*STORED DATA:*

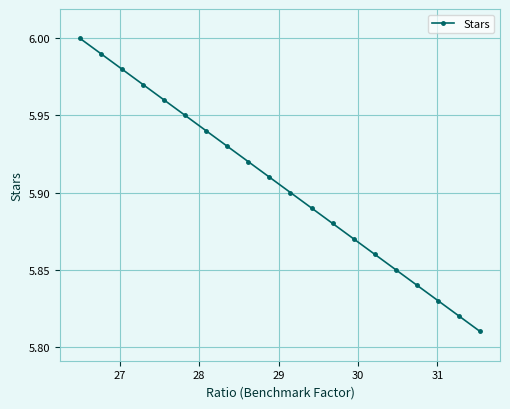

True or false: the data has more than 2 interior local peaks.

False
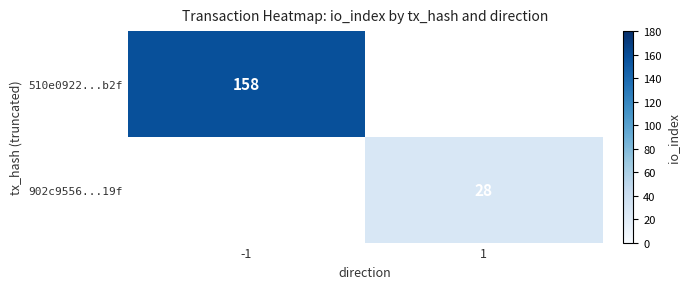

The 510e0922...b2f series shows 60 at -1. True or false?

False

--

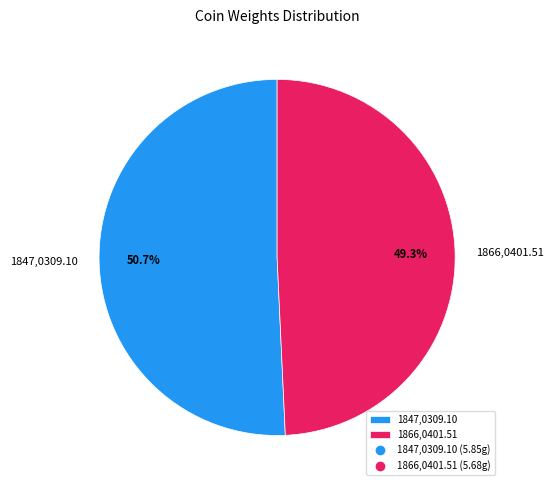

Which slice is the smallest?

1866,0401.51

...

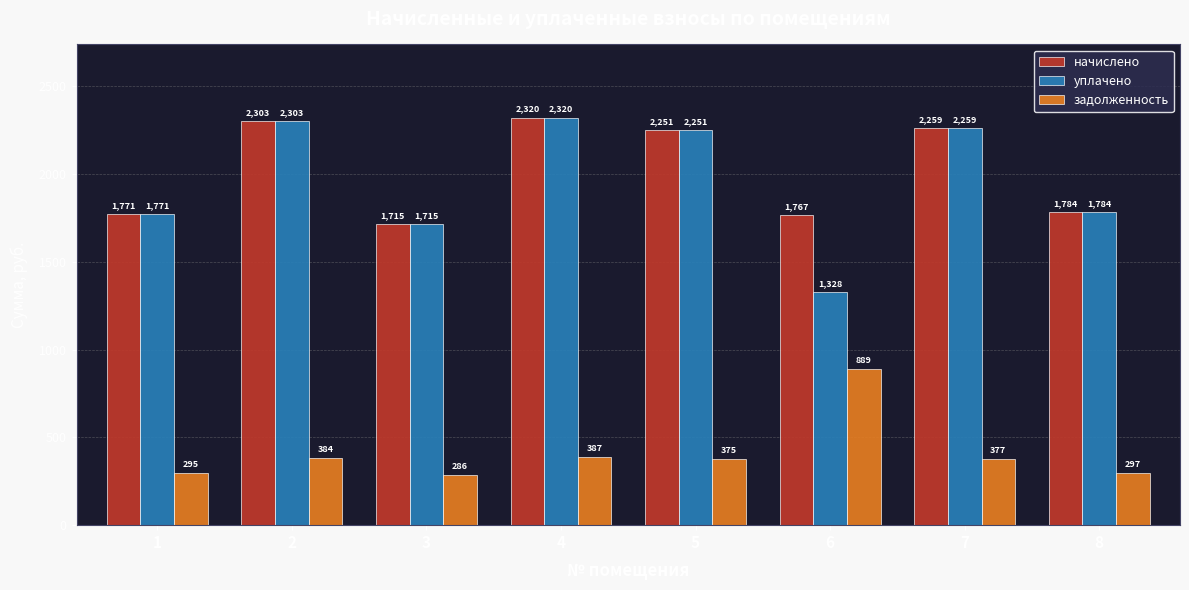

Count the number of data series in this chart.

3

*ACTION ITEM:* Please copy out the lines starting at the one containing "True or false: the" and ending at the one containing "The 510e0922...b2f series", both included, and leave out the pictures.

*THE COMPLETED TASK:*
True or false: the data has more than 2 interior local peaks.

False

The 510e0922...b2f series shows 60 at -1. True or false?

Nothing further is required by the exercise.